1. “I was taught that the human brain was the crowning glory of evolution so far, but I think it’s a very poor scheme for survival.” — As quoted in The Observer, 1987
2. “A purpose of human life, no matter who is controlling it, is to love whoever is around to be loved.” — From The Sirens of Titan
3. “It strikes me as gruesome and comical that in our culture we have an expectation that man can always solve his problems ... This is so untrue that it makes me want to cry—or laugh.” — From Conversations With Kurt Vonnegut
4. “We are what we pretend to be, so we must be careful about what we pretend to be.” — From Mother Night
5. “Maturity is a bitter disappointment for which no remedy exists, unless laughter can be said to remedy anything.” — From Cat’s Cradle
6. “Why were so many Americans treated by their government as though their lives were as disposable as facial tissues? Because that was the way authors customarily treated bit-part players in their made-up tales.” — From Breakfast of Champions
7. “I don’t know about you, but I practice a disorganized religion.

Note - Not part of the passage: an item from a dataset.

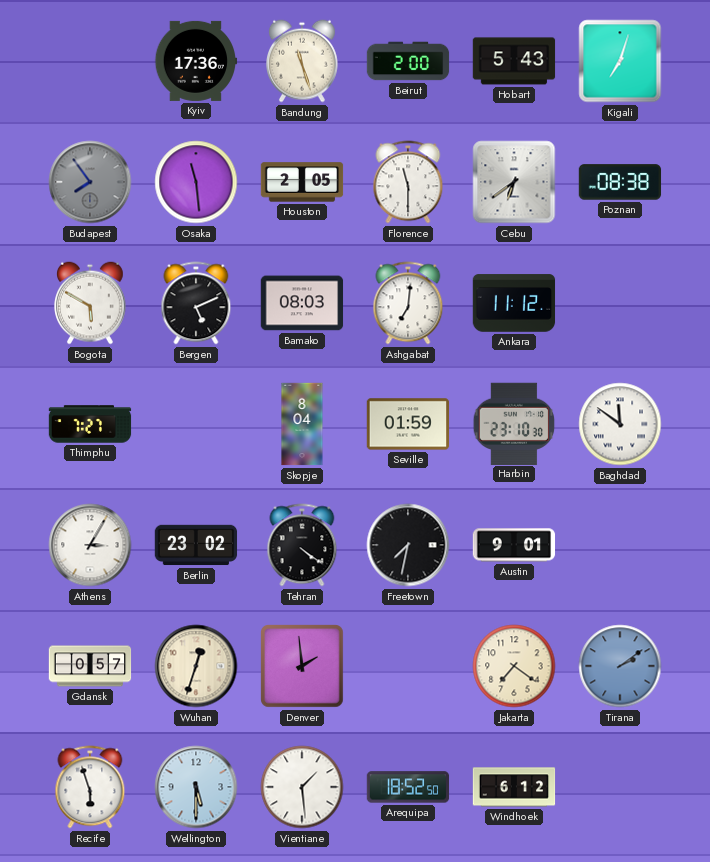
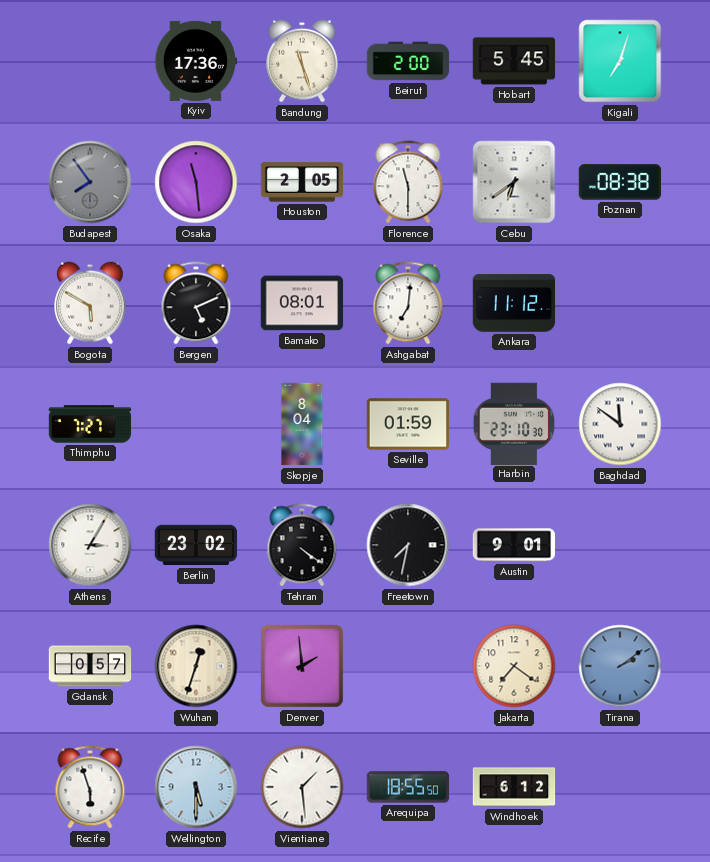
Hobart: 5:43 -> 5:45
Bamako: 08:03 -> 08:01
Arequipa: 18:52 -> 18:55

I belong to an unholy disorder. We call ourselves ‘Our Lady of Perpetual Astonishment.’“ — From “Worship”
8. “All persons, living and dead, are purely coincidental.” — From Timequake
9. “I think it can be tremendously refreshing if a creator of literature has something on his mind other than the history of literature so far. Literature should not disappear up its own asshole, so to speak.” — From a “self-interview“ in The Paris Review
10. “There is no reason why good cannot triumph as often as evil. The triumph of anything is a matter of organization. If there are such things as angels, I hope that they are organized along the lines of the Mafia.” — From The Sirens of Titan
11. “One of the few good things about modern times: If you die horribly on television, you will not have died in vain. You will have entertained us.” — From “Cold Turkey,” In These Times
A version of this story ran in 2014; it has been updated for 2022.